- **Job**: Update the text read from each of the items below so that "Cookies" becomes "Cookie Policy", leaving everything else unchanged. Leave the pictures out of your answer.

☆ ☆ ☆

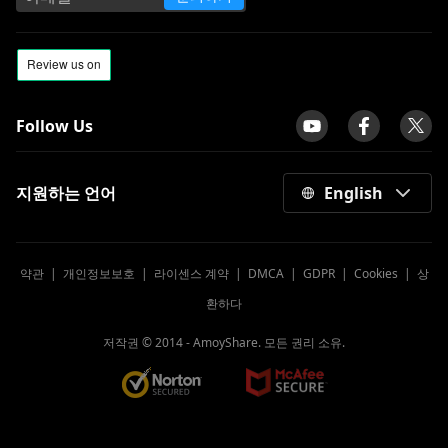
Follow Us
지원하는 언어
English
약관
|
개인정보보호
|
라이센스 계약
|
DMCA
|
GDPR
|
Cookies
|
상
환하다
저작권 © 2014 -
AmoyShare. 모든 권리 소유.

☆ ☆ ☆

- **Exercise response**:
Follow Us
지원하는 언어
English
약관
|
개인정보보호
|
라이센스 계약
|
DMCA
|
GDPR
|
Cookie Policy
|
상
환하다
저작권 © 2014 -
AmoyShare. 모든 권리 소유.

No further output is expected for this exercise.